EXTRACTED RECORDS Start Marker

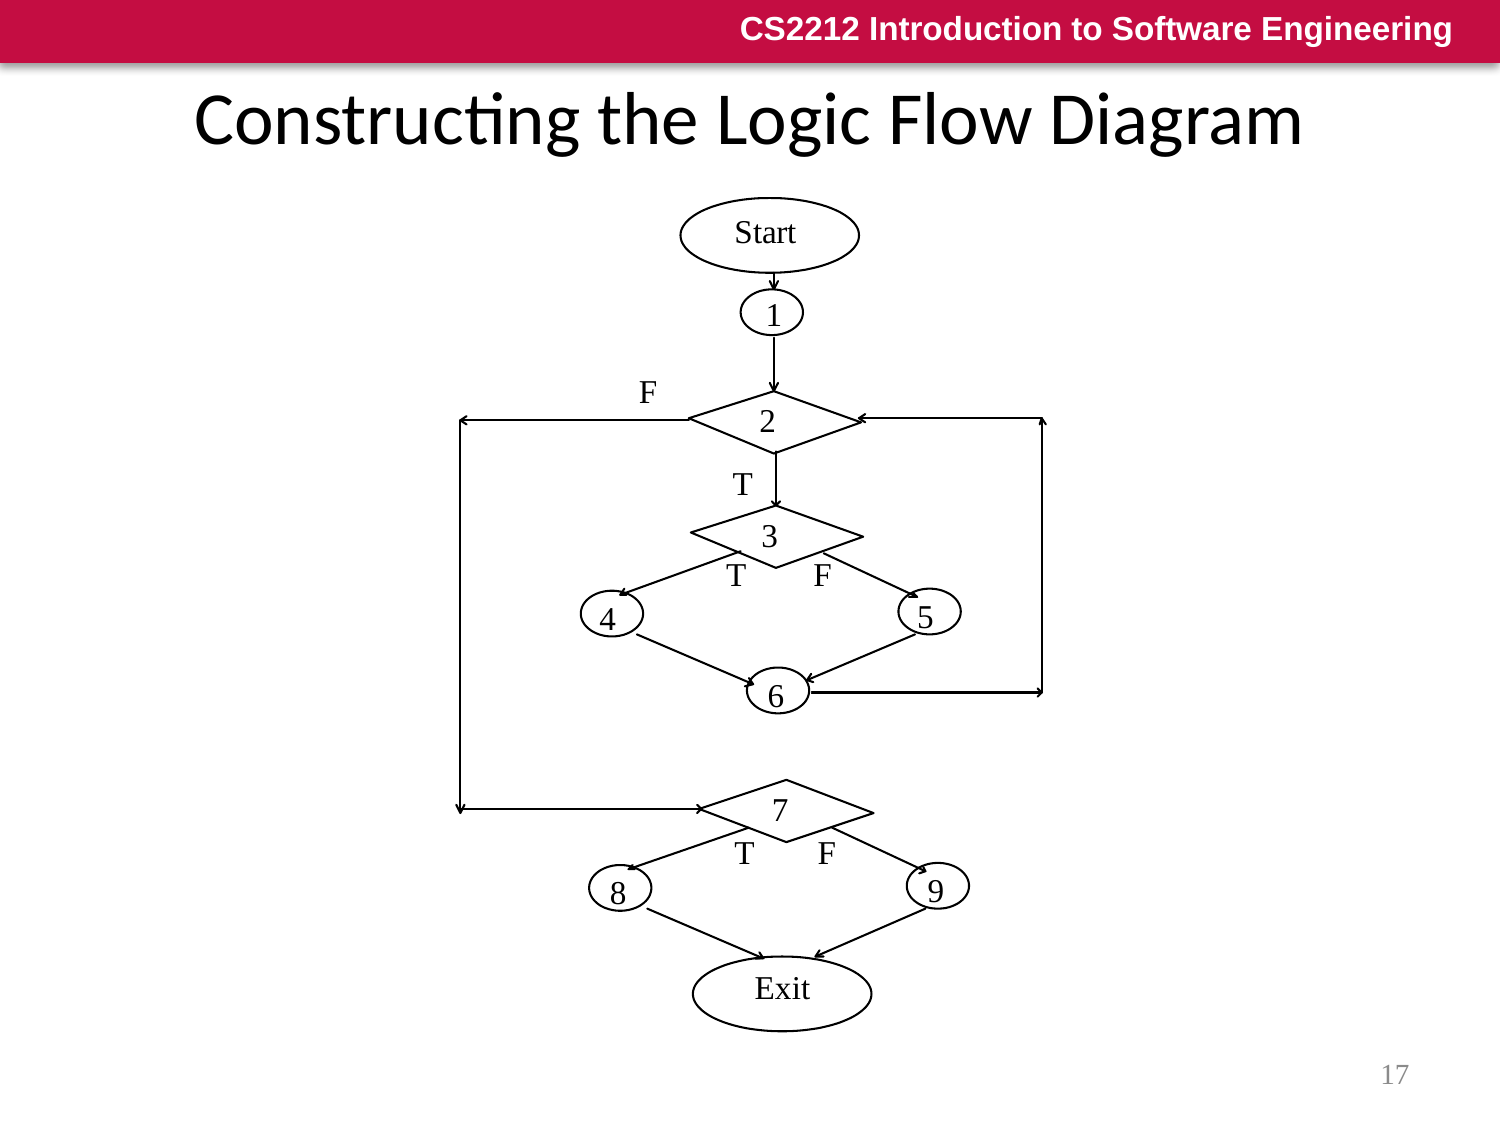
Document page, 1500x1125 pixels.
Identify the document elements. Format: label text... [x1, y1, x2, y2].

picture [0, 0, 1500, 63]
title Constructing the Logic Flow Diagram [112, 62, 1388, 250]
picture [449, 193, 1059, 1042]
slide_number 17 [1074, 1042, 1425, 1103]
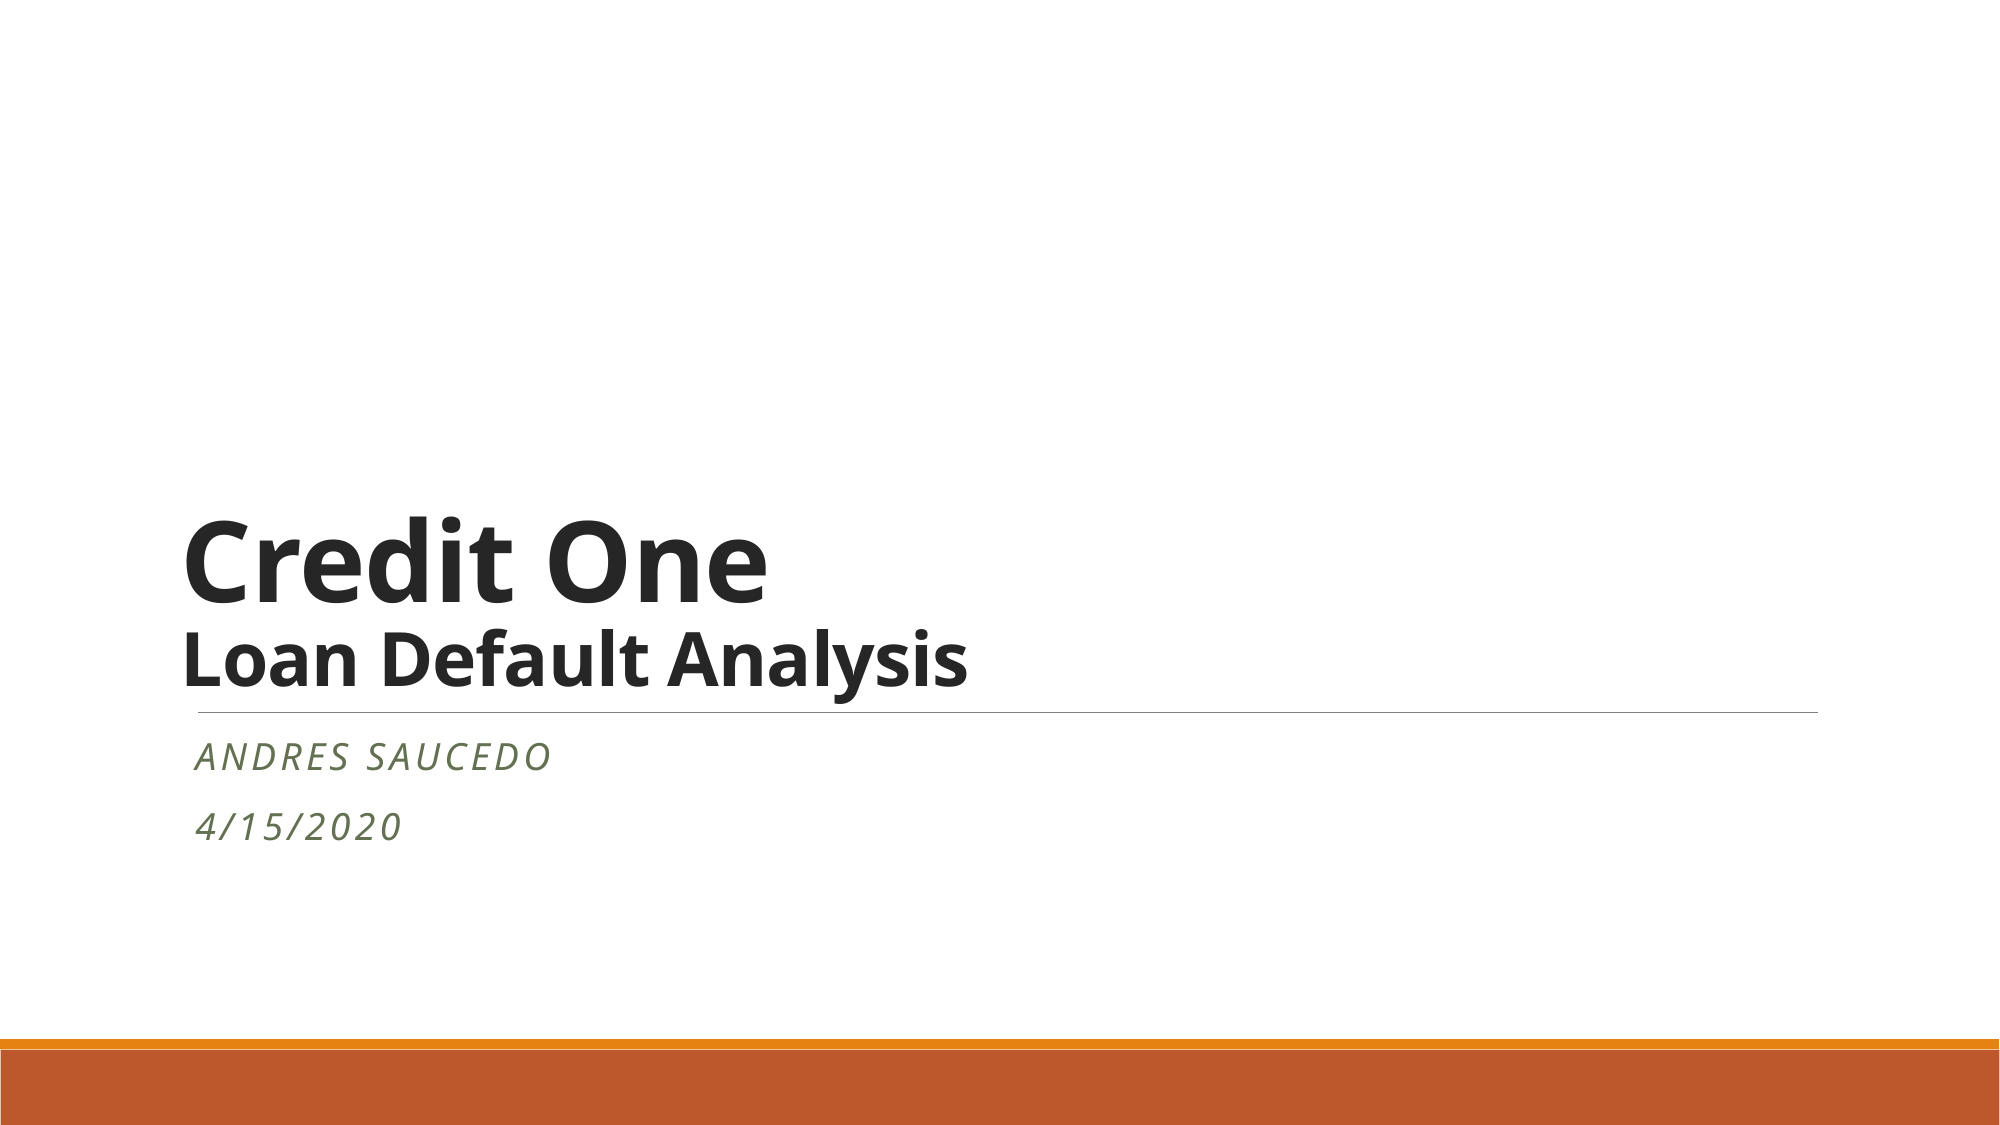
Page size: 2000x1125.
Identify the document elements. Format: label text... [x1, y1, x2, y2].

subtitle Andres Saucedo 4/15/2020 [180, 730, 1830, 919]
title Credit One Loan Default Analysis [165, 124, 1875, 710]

EXTRACTED RECORDS End Marker

Beginning with the first line of the records above, extract each line exactly through the line that holds "Page size: 2000x1125.", both ends included. Omit pictures.

Document page, 1500x1125 pixels.
Identify the document elements. Format: label text... [x1, y1, x2, y2].

picture [0, 0, 1500, 63]
title Constructing the Logic Flow Diagram [112, 62, 1388, 250]
picture [449, 193, 1059, 1042]
slide_number 17 [1074, 1042, 1425, 1103]
Page size: 2000x1125.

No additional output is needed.